[Collected data entries]
————

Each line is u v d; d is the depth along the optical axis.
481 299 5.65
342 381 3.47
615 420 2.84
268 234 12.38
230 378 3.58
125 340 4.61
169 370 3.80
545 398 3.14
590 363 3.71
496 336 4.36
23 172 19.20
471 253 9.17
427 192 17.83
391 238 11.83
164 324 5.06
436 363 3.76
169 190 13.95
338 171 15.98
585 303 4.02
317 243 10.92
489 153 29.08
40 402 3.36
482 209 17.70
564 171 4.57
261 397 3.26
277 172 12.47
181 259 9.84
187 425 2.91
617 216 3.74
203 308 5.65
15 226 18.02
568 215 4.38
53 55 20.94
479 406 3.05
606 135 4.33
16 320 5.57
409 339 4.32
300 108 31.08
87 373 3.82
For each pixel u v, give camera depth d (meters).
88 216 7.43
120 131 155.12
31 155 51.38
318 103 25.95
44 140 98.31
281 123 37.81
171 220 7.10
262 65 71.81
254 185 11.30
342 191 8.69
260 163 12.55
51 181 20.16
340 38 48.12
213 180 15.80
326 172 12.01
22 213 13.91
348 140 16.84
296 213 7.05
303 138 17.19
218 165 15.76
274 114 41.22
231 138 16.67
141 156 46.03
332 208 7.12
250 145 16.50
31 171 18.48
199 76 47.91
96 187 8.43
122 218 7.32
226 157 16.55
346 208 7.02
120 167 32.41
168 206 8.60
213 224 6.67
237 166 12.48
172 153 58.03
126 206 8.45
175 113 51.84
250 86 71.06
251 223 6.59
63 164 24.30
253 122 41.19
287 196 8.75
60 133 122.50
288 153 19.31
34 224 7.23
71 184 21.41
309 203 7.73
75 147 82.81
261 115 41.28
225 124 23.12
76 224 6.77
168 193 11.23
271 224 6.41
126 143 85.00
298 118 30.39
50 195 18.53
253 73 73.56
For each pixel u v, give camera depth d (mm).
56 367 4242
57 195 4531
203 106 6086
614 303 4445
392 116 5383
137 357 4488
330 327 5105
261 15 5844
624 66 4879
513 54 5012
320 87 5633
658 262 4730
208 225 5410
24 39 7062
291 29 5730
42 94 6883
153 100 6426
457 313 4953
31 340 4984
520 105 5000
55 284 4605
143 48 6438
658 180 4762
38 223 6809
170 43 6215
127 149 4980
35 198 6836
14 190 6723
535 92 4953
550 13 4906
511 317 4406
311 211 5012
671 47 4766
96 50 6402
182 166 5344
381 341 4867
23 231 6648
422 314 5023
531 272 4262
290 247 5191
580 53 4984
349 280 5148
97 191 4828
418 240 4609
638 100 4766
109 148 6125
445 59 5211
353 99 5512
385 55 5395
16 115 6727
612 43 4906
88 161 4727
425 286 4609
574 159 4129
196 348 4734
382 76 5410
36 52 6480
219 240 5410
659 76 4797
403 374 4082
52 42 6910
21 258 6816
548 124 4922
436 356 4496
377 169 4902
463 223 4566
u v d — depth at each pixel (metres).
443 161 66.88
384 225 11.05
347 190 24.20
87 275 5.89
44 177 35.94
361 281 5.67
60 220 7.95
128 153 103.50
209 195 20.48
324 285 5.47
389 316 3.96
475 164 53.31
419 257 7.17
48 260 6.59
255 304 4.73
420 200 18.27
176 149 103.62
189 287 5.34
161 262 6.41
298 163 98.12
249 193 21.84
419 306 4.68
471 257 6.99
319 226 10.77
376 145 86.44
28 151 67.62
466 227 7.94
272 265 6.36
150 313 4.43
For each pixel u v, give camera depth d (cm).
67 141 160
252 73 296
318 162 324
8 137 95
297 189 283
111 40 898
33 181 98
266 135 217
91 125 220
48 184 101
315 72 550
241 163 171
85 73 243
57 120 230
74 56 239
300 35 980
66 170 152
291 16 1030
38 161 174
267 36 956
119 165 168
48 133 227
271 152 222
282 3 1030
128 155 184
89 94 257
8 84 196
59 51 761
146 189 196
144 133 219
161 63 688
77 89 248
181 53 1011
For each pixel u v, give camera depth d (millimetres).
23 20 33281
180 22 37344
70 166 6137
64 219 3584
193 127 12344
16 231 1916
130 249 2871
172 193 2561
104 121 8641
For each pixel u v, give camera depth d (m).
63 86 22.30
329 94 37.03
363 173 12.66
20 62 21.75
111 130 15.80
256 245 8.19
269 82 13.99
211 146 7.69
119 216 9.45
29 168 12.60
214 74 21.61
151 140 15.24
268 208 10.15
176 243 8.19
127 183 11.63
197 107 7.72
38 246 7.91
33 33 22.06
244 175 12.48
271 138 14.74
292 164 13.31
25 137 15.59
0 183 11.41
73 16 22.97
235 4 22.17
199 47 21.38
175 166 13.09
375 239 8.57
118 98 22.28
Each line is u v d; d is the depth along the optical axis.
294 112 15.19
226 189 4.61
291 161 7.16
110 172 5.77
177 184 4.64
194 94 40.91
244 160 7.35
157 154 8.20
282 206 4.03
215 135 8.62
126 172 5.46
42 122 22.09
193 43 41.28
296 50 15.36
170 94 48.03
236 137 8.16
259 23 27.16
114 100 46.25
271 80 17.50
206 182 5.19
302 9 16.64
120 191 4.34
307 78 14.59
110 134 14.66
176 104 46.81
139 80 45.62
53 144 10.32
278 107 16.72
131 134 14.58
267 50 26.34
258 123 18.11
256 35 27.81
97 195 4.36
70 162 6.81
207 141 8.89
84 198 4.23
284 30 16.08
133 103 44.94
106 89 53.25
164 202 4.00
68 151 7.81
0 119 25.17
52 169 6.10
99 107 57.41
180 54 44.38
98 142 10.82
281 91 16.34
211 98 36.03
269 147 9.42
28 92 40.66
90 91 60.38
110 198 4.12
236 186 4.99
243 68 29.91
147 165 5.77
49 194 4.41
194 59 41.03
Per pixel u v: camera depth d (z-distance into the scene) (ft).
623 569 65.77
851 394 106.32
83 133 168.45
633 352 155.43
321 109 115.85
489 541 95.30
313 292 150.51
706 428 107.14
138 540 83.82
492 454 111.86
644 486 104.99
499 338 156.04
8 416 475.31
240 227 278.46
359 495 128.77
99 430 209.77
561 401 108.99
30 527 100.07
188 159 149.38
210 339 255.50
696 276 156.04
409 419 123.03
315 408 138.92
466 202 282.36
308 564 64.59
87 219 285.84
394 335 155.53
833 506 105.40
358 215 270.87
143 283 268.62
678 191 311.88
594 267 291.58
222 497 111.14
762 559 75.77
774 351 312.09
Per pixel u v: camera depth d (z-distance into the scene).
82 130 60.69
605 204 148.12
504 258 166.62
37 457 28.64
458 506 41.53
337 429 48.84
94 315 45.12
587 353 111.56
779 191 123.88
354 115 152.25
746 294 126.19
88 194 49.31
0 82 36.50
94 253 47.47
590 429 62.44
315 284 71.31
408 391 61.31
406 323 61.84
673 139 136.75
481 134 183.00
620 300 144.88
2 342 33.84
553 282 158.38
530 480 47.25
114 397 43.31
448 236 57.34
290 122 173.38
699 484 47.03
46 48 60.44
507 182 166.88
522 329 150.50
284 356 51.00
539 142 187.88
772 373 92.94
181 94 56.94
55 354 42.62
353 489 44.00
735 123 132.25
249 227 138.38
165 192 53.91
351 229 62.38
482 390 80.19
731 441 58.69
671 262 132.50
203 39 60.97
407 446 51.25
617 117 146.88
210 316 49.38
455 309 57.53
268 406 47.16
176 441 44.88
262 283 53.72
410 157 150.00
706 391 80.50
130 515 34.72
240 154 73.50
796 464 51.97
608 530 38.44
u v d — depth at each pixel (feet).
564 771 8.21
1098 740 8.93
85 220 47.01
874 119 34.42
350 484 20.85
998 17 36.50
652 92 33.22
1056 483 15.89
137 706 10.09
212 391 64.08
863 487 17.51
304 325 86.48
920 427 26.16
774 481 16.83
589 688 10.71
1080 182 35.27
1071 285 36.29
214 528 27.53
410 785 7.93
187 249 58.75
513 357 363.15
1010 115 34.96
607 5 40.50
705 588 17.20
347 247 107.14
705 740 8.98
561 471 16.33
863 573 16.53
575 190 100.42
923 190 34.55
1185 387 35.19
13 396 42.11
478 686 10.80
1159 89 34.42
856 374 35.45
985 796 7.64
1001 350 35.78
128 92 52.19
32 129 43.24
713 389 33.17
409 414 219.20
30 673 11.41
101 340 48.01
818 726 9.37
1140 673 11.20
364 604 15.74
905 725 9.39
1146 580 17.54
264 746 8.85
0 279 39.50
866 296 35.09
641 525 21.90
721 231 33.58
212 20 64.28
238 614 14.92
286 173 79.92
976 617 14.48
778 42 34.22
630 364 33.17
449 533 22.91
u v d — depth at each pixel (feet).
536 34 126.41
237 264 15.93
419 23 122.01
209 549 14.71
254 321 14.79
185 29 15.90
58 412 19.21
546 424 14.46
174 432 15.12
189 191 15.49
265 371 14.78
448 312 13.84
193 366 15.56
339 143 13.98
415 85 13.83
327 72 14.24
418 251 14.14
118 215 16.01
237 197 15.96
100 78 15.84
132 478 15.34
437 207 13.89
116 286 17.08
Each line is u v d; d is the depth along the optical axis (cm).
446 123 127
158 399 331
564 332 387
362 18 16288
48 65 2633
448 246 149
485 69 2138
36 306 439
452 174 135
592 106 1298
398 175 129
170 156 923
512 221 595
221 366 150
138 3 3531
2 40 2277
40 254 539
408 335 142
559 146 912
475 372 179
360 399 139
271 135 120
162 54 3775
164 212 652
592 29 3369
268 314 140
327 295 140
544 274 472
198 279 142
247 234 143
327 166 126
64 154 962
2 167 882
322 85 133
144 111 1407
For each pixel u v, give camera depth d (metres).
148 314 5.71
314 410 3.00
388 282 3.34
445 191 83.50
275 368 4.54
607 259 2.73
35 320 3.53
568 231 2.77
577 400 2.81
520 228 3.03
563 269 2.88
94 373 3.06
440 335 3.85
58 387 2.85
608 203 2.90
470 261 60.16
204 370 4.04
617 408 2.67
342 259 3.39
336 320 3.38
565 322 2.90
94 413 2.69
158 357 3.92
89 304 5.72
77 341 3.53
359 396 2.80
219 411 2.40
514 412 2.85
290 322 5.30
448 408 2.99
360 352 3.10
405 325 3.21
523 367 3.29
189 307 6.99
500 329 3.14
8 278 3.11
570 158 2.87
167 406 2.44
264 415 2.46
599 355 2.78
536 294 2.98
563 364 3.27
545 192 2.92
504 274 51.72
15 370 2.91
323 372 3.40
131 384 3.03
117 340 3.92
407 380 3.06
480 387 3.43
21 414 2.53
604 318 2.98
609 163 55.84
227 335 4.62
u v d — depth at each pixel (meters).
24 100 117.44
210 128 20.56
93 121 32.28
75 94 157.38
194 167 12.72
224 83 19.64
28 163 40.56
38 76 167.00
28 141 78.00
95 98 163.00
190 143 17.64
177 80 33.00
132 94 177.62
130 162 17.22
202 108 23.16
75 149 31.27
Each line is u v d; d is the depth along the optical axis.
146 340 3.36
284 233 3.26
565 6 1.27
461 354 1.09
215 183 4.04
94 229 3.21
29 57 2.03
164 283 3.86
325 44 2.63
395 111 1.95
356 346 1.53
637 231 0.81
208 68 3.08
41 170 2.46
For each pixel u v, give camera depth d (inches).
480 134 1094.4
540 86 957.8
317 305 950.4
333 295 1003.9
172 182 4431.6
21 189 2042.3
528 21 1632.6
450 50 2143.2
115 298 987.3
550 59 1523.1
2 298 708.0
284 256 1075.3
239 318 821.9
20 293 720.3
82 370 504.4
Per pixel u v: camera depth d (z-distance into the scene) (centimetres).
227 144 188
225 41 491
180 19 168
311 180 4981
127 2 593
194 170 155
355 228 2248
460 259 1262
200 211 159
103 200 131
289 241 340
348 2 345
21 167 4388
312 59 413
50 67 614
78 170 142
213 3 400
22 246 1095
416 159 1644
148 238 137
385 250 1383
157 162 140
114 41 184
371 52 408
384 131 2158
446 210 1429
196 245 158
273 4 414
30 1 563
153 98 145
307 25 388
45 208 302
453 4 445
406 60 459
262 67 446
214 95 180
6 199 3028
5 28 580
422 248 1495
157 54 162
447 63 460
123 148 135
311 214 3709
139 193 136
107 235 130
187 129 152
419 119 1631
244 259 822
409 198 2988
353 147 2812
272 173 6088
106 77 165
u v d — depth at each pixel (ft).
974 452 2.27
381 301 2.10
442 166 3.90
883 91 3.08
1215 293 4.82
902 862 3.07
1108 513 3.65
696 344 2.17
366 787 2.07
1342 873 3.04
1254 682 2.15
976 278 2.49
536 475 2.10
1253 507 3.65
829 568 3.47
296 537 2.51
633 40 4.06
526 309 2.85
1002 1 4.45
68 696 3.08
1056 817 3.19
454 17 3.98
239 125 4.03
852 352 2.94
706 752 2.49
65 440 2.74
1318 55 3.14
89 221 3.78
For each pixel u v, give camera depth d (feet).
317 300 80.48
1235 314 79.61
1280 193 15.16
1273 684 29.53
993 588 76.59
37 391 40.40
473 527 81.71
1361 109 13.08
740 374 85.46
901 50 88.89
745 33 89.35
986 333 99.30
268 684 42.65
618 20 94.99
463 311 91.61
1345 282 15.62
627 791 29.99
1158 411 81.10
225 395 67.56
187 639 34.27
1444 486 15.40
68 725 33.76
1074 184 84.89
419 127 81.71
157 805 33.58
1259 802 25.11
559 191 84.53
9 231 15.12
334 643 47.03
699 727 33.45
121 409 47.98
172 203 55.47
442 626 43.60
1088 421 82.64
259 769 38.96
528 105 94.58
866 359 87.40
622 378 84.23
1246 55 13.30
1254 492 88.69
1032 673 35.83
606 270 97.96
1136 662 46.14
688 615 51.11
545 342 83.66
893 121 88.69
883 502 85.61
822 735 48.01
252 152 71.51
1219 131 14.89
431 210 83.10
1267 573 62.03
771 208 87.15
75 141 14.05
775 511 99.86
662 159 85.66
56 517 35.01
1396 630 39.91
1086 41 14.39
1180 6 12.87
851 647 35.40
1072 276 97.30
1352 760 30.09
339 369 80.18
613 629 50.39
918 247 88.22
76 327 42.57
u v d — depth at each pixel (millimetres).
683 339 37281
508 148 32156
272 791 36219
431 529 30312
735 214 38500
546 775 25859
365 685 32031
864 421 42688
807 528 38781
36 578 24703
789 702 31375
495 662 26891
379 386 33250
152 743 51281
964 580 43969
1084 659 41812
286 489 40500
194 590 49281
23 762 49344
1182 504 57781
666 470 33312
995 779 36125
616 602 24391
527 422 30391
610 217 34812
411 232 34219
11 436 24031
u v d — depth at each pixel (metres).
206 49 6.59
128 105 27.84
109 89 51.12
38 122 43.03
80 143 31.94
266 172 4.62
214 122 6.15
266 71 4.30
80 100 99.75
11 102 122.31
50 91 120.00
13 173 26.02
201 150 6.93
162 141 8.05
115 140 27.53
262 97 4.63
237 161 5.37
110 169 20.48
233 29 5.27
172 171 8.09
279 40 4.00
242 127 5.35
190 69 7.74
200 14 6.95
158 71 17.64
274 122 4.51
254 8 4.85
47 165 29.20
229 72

————

• Task details: Using the entries above, output exactly the lines between the line holding "176 441 44.88" and the line holding "452 174 135", end lines included, and nothing more.

• Result of the task:
176 441 44.88
262 283 53.72
410 157 150.00
706 391 80.50
130 515 34.72
240 154 73.50
796 464 51.97
608 530 38.44
u v d — depth at each pixel (feet).
564 771 8.21
1098 740 8.93
85 220 47.01
874 119 34.42
350 484 20.85
998 17 36.50
652 92 33.22
1056 483 15.89
137 706 10.09
212 391 64.08
863 487 17.51
304 325 86.48
920 427 26.16
774 481 16.83
589 688 10.71
1080 182 35.27
1071 285 36.29
214 528 27.53
410 785 7.93
187 249 58.75
513 357 363.15
1010 115 34.96
607 5 40.50
705 588 17.20
347 247 107.14
705 740 8.98
561 471 16.33
863 573 16.53
575 190 100.42
923 190 34.55
1185 387 35.19
13 396 42.11
478 686 10.80
1159 89 34.42
856 374 35.45
985 796 7.64
1001 350 35.78
128 92 52.19
32 129 43.24
713 389 33.17
409 414 219.20
30 673 11.41
101 340 48.01
818 726 9.37
1140 673 11.20
364 604 15.74
905 725 9.39
1146 580 17.54
264 746 8.85
0 279 39.50
866 296 35.09
641 525 21.90
721 231 33.58
212 20 64.28
238 614 14.92
286 173 79.92
976 617 14.48
778 42 34.22
630 364 33.17
449 533 22.91
u v d — depth at each pixel (feet).
536 34 126.41
237 264 15.93
419 23 122.01
209 549 14.71
254 321 14.79
185 29 15.90
58 412 19.21
546 424 14.46
174 432 15.12
189 191 15.49
265 371 14.78
448 312 13.84
193 366 15.56
339 143 13.98
415 85 13.83
327 72 14.24
418 251 14.14
118 215 16.01
237 197 15.96
100 78 15.84
132 478 15.34
437 207 13.89
116 286 17.08
Each line is u v d; d is the depth along the optical axis (cm).
446 123 127
158 399 331
564 332 387
362 18 16288
48 65 2633
448 246 149
485 69 2138
36 306 439
452 174 135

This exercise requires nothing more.